EXERCISE DETAILS ▸ Word for word, restate the listing; omit the pictures.

AVAILABLE DATA ▸

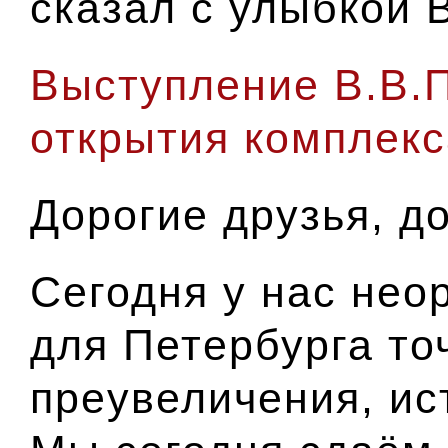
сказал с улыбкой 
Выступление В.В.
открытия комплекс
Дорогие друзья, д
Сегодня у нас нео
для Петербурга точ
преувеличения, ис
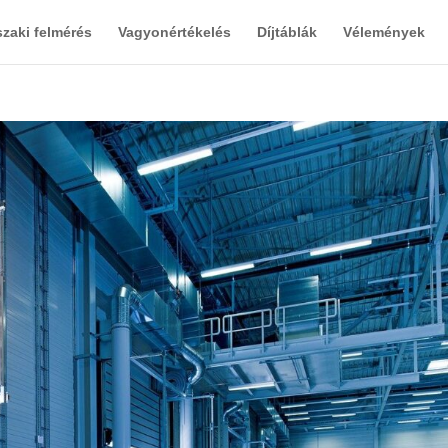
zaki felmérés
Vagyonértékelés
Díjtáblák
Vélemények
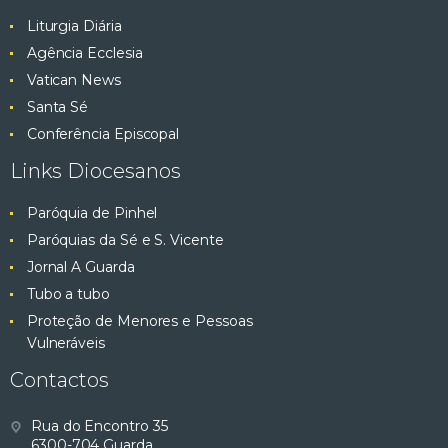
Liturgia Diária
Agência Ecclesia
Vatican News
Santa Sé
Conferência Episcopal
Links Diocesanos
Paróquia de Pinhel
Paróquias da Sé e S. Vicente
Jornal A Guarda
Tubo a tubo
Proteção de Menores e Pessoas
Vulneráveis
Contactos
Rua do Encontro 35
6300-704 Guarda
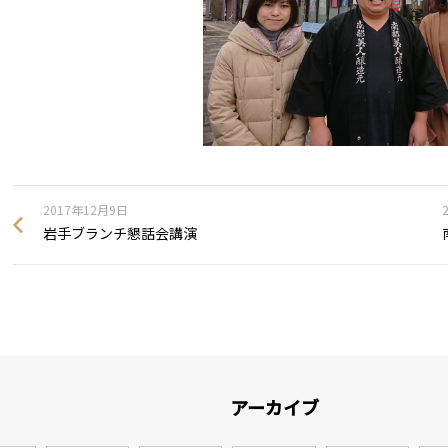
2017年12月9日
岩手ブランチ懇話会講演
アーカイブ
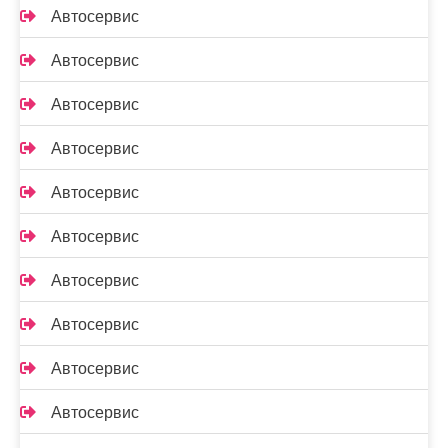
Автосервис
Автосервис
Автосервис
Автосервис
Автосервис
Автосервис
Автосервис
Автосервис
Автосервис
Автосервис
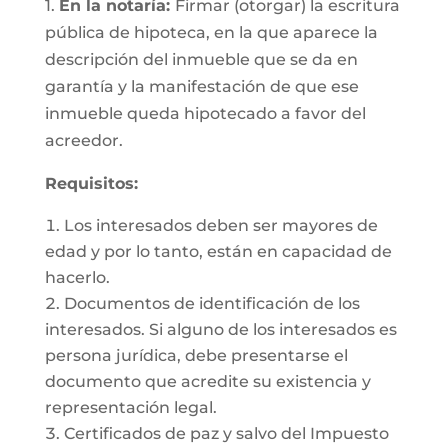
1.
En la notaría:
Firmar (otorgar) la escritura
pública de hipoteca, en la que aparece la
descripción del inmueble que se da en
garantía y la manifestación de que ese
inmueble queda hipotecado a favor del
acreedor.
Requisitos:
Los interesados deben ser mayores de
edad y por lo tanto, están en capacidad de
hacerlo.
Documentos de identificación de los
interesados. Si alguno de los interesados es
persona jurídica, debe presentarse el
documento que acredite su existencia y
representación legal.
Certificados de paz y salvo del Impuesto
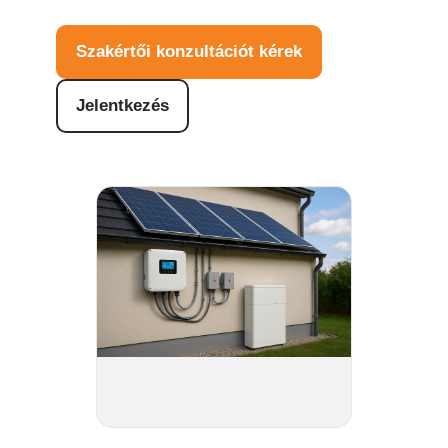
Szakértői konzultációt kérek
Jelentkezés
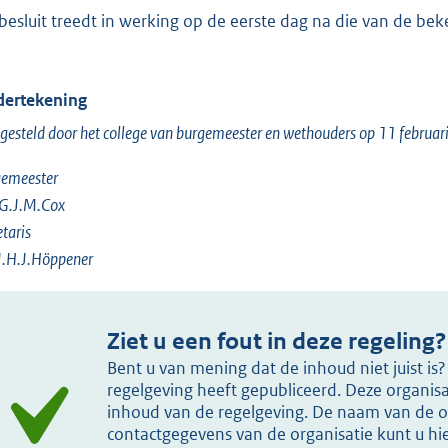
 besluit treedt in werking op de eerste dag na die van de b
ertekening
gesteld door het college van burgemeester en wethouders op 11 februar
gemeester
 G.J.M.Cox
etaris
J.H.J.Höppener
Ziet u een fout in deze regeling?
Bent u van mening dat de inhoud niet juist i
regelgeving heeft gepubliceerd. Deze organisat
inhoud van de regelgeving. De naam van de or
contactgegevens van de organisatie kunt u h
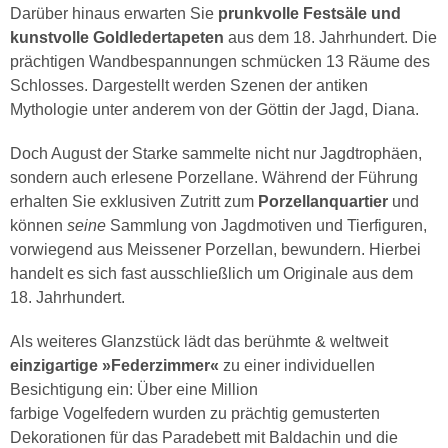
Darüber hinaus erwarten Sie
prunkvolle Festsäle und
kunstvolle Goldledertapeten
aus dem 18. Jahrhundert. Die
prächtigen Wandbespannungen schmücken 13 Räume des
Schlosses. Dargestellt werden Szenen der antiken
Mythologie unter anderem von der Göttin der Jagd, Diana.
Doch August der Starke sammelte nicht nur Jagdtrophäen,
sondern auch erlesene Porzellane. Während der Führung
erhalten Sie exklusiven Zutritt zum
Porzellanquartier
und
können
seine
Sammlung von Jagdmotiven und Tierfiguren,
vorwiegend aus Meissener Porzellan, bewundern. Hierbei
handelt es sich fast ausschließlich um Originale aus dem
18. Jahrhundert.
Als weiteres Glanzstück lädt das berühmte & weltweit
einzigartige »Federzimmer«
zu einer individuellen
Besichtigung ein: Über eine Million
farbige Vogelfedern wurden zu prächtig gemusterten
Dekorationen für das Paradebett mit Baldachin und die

EXERCISE OUTPUT ▸
сказал с улыбкой 
Выступление В.В.
открытия комплекс
Дорогие друзья, д
Сегодня у нас нео
для Петербурга точ
преувеличения, ис
zaki felmérés
Vagyonértékelés
Díjtáblák
Vélemények
Liturgia Diária
Agência Ecclesia
Vatican News
Santa Sé
Conferência Episcopal
Links Diocesanos
Paróquia de Pinhel
Paróquias da Sé e S. Vicente
Jornal A Guarda
Tubo a tubo
Proteção de Menores e Pessoas
Vulneráveis
Contactos
Rua do Encontro 35
6300-704 Guarda
2017年12月9日
岩手ブランチ懇話会講演
アーカイブ
Автосервис
Автосервис
Автосервис
Автосервис
Автосервис
Автосервис
Автосервис
Автосервис
Автосервис
Автосервис
1.
En la notaría:
Firmar (otorgar) la escritura
pública de hipoteca, en la que aparece la
descripción del inmueble que se da en
garantía y la manifestación de que ese
inmueble queda hipotecado a favor del
acreedor.
Requisitos:
Los interesados deben ser mayores de
edad y por lo tanto, están en capacidad de
hacerlo.
Documentos de identificación de los
interesados. Si alguno de los interesados es
persona jurídica, debe presentarse el
documento que acredite su existencia y
representación legal.
Certificados de paz y salvo del Impuesto
Szakértői konzultációt kérek
Jelentkezés
 besluit treedt in werking op de eerste dag na die van de b
ertekening
gesteld door het college van burgemeester en wethouders op 11 februar
gemeester
 G.J.M.Cox
etaris
J.H.J.Höppener
Ziet u een fout in deze regeling?
Bent u van mening dat de inhoud niet juist i
regelgeving heeft gepubliceerd. Deze organisat
inhoud van de regelgeving. De naam van de or
contactgegevens van de organisatie kunt u h
Darüber hinaus erwarten Sie
prunkvolle Festsäle und
kunstvolle Goldledertapeten
aus dem 18. Jahrhundert. Die
prächtigen Wandbespannungen schmücken 13 Räume des
Schlosses. Dargestellt werden Szenen der antiken
Mythologie unter anderem von der Göttin der Jagd, Diana.
Doch August der Starke sammelte nicht nur Jagdtrophäen,
sondern auch erlesene Porzellane. Während der Führung
erhalten Sie exklusiven Zutritt zum
Porzellanquartier
und
können
seine
Sammlung von Jagdmotiven und Tierfiguren,
vorwiegend aus Meissener Porzellan, bewundern. Hierbei
handelt es sich fast ausschließlich um Originale aus dem
18. Jahrhundert.
Als weiteres Glanzstück lädt das berühmte & weltweit
einzigartige »Federzimmer«
zu einer individuellen
Besichtigung ein: Über eine Million
farbige Vogelfedern wurden zu prächtig gemusterten
Dekorationen für das Paradebett mit Baldachin und die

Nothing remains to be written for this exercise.